Dataset records:
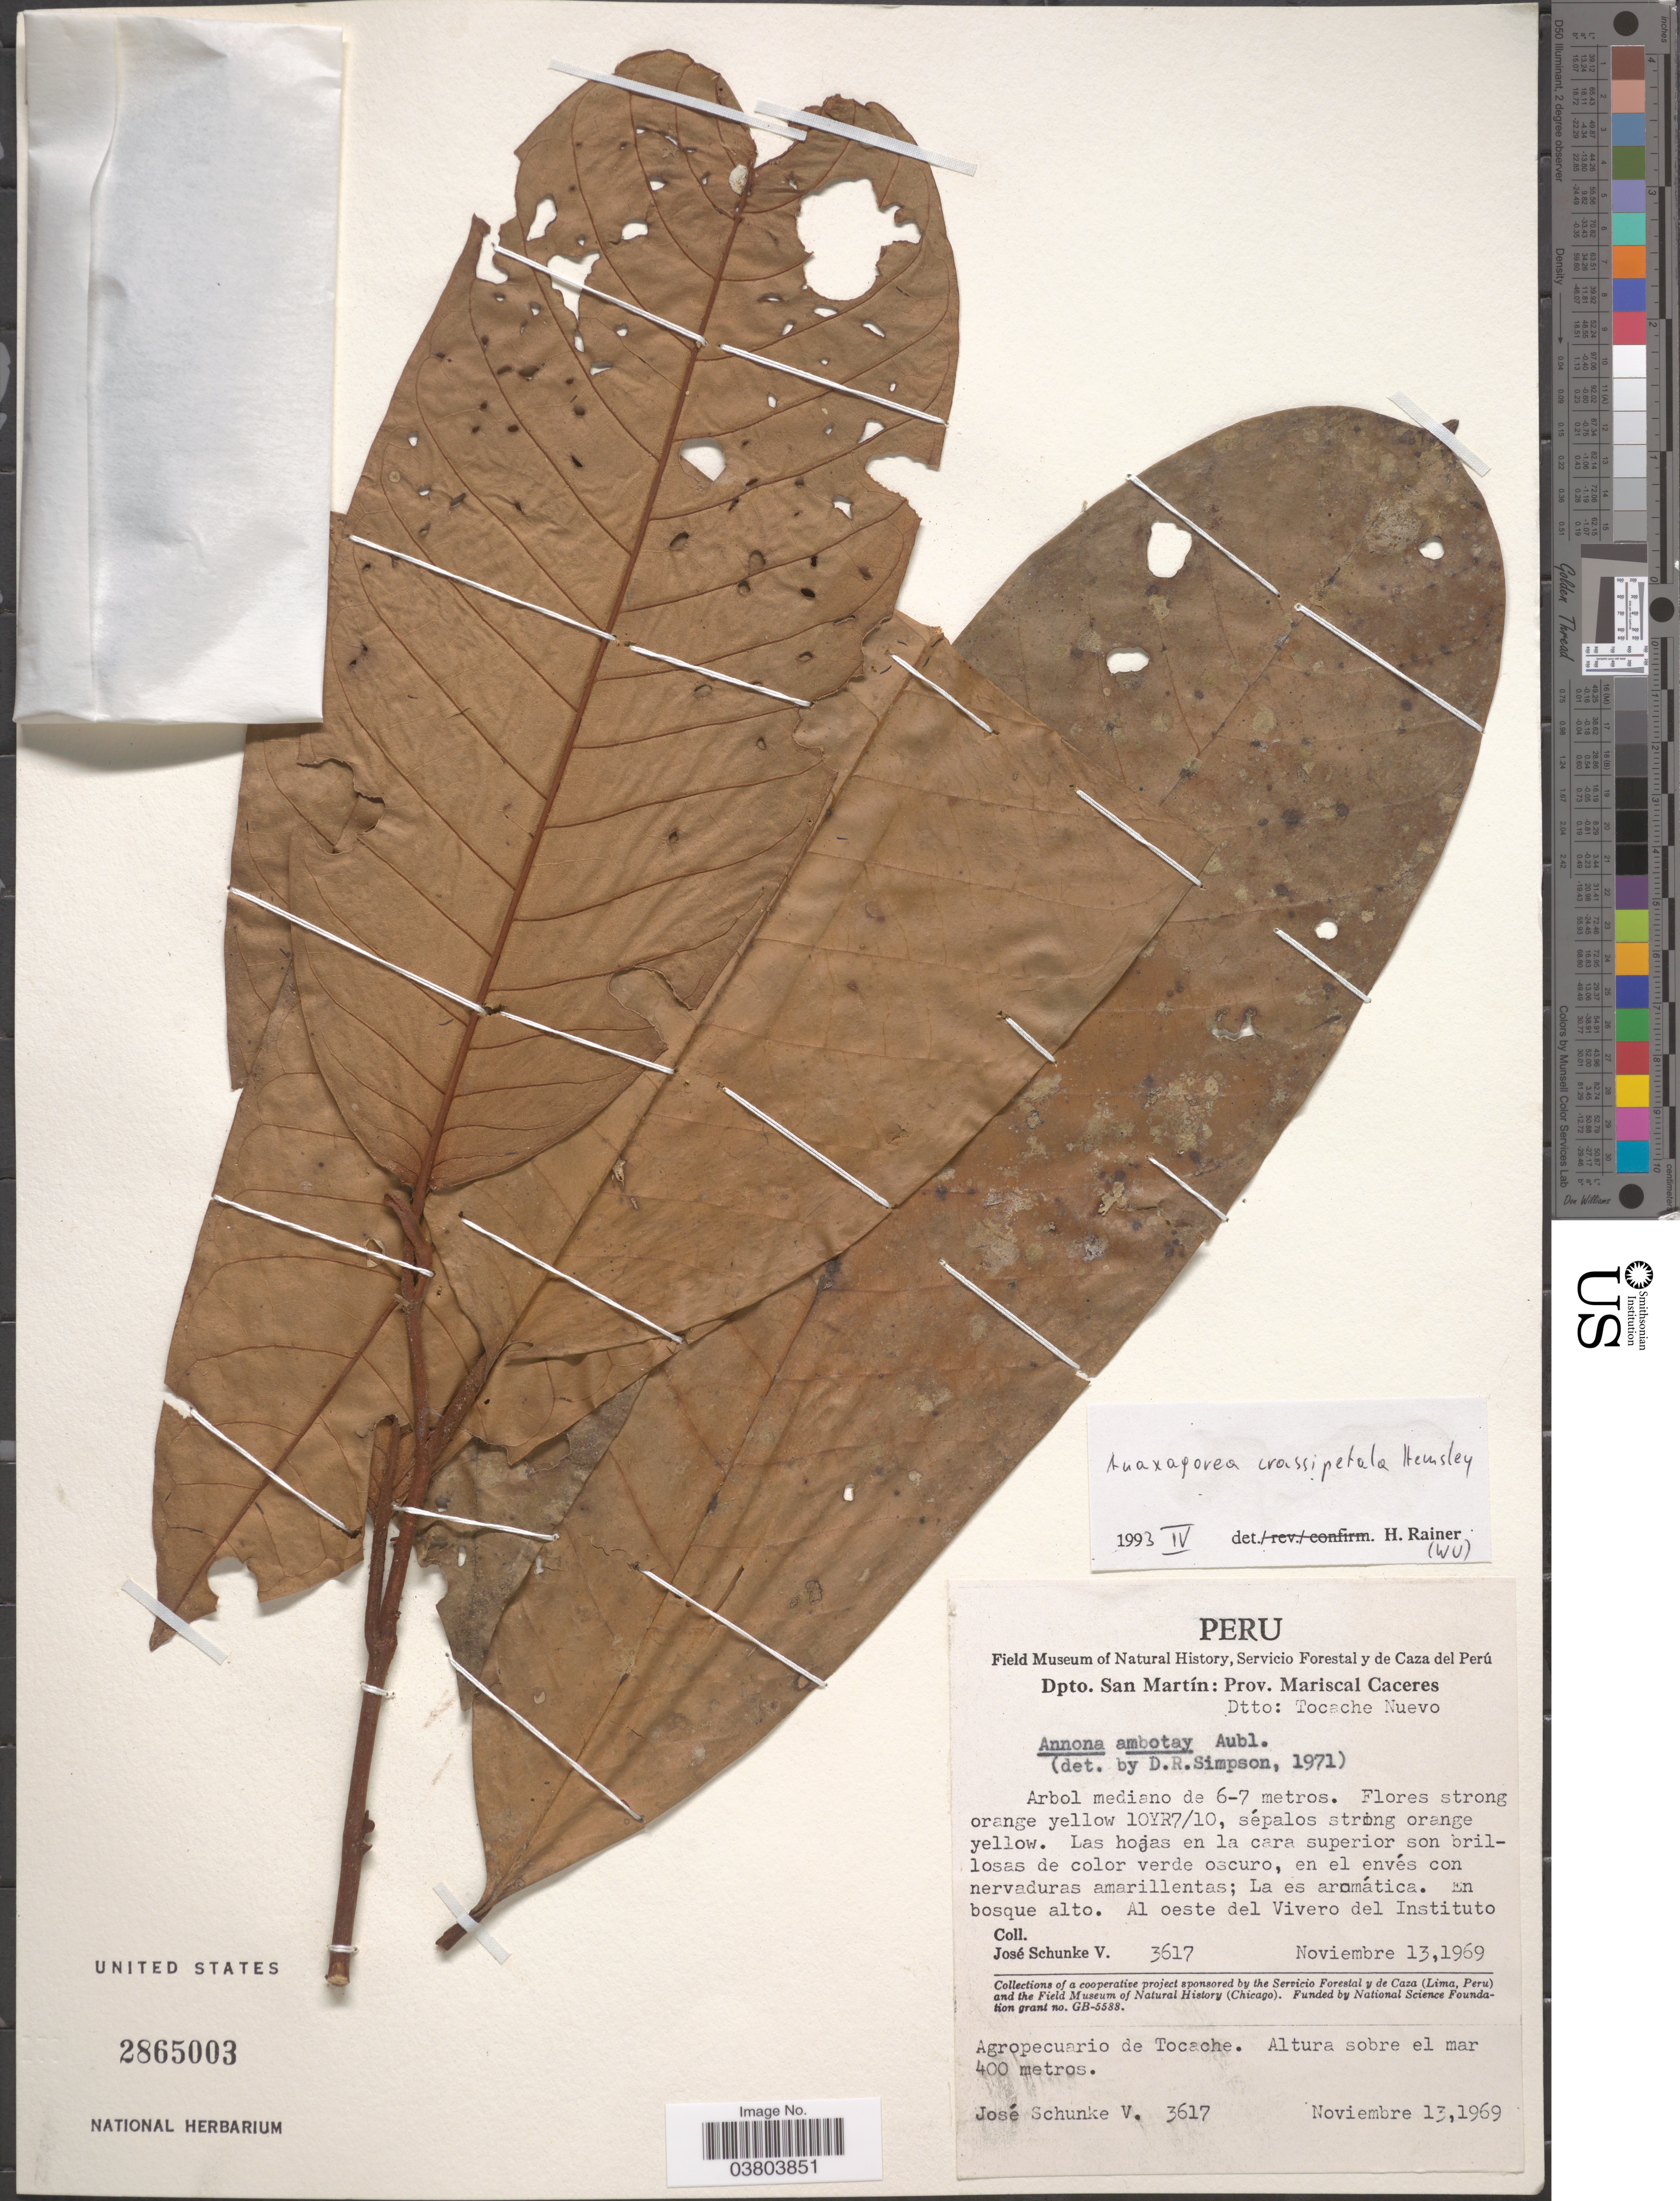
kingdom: Plantae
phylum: Tracheophyta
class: Magnoliopsida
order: Magnoliales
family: Annonaceae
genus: Anaxagorea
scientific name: Anaxagorea crassipetala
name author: Hemsl.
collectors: J. Schunke Vigo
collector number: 3617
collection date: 1969-11-13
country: Peru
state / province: San Martín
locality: Dpto. San Martín: Prov. Mariscal Caceres. Al oeste del Vivero del Instituto. Agropecuario de Tocache.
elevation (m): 400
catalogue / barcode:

STATED EXERCISE: Reproduce every line of the data above word for word, leaving out the pictures.

FULL SOLUTION:
kingdom: Plantae
phylum: Tracheophyta
class: Magnoliopsida
order: Magnoliales
family: Annonaceae
genus: Anaxagorea
scientific name: Anaxagorea crassipetala
name author: Hemsl.
collectors: J. Schunke Vigo
collector number: 3617
collection date: 1969-11-13
country: Peru
state / province: San Martín
locality: Dpto. San Martín: Prov. Mariscal Caceres. Al oeste del Vivero del Instituto. Agropecuario de Tocache.
elevation (m): 400
catalogue / barcode:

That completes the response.